Problems:
1/ What does the blameless postmortem text say a blameless retrospective begins with?
2/ Substitute "discuss" for "brainstorm" in the blameless postmortem text, then write out the passage between "Do blameless retrospectives" and "from happening again.", inclusive.
3/ Pick up the text on blameless postmortems after its last line and continue it.
━━━ Source excerpt
Do blameless retrospectives (or postmortems) help your team? We will explain what they are, if they really work, and how to do them right.
What is a Blameless Postmortem?
A blameless postmortem (or retrospective) is a post-incident document that helps teams figure out why an incident happened, and brainstorm how to improve the process to prevent similar incidents from happening again.
In most engineering organizations, everyone agrees that in complex systems, failure is inevitable. It’s possible to prevent the recurrence of certain incidents, reduce their impact, or shorten the time to resolution. However, it’s impossible to avoid them altogether.
In the end, what really matters is how we respond to failure. A blameless retrospective begins with a cultural mindset, which means no throwing blame on any individual or team. Incident postmortems are also referred to as incident retrospective, post-incident review, post-action review, and may include a root cause analysis (RCA) exercise.
What is Included in the Incident Retrospective Document?
Through the retrospective process, engineers (whose actions contributed to the incident) provide detailed accounts without the fear of punishment or retribution. The detailed account includes:
- Their actions at a particular time.
━━━━━━
━━━ Data excerpts
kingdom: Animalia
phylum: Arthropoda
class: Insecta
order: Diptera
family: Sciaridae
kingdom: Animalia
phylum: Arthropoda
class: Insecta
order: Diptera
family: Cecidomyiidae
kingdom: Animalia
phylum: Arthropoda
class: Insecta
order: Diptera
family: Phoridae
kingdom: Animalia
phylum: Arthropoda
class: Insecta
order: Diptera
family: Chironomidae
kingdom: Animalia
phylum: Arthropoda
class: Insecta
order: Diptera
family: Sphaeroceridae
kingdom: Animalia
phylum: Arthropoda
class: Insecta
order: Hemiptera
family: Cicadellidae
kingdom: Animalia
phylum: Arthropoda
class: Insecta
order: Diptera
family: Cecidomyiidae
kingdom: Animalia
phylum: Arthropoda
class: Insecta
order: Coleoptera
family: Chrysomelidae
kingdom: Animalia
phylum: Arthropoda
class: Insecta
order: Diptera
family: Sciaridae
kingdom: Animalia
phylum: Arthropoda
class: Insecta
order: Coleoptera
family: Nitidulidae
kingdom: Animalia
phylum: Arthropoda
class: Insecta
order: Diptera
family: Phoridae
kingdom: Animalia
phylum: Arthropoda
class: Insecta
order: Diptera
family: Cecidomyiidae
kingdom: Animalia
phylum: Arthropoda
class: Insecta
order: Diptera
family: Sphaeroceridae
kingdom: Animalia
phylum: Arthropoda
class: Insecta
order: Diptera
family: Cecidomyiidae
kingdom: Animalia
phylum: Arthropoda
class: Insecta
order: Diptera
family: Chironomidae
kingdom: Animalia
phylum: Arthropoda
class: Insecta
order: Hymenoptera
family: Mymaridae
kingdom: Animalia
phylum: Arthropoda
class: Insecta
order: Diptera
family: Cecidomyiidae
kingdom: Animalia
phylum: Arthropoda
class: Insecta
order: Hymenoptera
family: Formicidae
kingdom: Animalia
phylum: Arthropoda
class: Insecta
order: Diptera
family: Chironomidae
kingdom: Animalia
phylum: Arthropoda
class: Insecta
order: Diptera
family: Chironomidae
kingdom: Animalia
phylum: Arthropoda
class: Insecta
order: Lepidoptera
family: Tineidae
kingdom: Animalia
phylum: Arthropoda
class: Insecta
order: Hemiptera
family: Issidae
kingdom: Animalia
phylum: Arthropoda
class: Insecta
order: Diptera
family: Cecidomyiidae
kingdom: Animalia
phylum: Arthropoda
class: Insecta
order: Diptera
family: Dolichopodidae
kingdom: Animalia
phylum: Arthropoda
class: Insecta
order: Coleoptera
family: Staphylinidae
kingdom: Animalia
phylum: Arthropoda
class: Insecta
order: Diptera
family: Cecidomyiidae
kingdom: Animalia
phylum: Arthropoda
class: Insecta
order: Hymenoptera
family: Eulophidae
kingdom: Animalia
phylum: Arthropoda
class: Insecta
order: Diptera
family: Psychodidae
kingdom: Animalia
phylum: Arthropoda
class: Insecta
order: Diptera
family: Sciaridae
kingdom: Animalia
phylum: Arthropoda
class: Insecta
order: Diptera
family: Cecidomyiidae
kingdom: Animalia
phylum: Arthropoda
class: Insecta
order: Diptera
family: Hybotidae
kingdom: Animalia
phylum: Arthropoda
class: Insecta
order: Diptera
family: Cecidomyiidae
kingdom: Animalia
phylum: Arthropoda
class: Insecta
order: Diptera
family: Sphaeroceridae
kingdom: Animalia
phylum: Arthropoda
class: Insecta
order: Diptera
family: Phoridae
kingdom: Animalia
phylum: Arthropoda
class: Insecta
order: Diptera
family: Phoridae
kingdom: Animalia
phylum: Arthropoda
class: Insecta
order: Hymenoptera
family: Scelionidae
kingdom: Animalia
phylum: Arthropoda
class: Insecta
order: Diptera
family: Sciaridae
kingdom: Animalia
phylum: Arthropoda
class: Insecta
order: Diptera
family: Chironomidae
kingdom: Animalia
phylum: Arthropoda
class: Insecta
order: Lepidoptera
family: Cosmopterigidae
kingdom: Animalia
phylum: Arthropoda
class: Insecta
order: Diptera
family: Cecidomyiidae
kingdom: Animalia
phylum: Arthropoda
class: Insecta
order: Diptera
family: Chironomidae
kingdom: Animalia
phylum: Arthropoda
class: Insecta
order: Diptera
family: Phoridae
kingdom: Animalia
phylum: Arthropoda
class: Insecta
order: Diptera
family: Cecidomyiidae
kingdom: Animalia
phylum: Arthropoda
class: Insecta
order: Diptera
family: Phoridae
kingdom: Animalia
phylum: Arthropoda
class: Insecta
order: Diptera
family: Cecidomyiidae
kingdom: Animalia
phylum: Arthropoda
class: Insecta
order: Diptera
━━━━━━
Final answers:
1/ A cultural mindset, which means no throwing blame on any individual or team.

2/
Do blameless retrospectives (or postmortems) help your team? We will explain what they are, if they really work, and how to do them right.
What is a Blameless Postmortem?
A blameless postmortem (or retrospective) is a post-incident document that helps teams figure out why an incident happened, and discuss how to improve the process to prevent similar incidents from happening again.

3/
- Efforts observed
- An understanding of the timeline of events
Goals of the Incident Retrospective
SREs work on complex distributed systems that are continuously changing. New features are added, and with change, comes the likelihood of instability. When an incident occurs, SREs identify and resolve the underlying issues, so the service can return to its normal operation.
However, unless there’s a formal strategic plan in place to learn from the process, the same patterns will likely recur, indefinitely. A blameless retrospective is primarily a learning opportunity for everyone. Across the entire engineering team and in fact, the company. The goal is not to find the culprit, but to find out how and why an incident happened, and how to stop it from happening again. Since the whole process is blameless, no one is held responsible for the incident, and everyone can pitch in to help solve it, without fear.
Finally, the incident is documented and preventive measures are put in place. The document is not to be written and forgotten, it’s an opportunity for engineers to fix a weakness in the system and make it more resilient. The incident retrospective should contain action items to learn and move from the incident response to development. These action items should be reviewed alongside the retrospective to ensure they’re completed.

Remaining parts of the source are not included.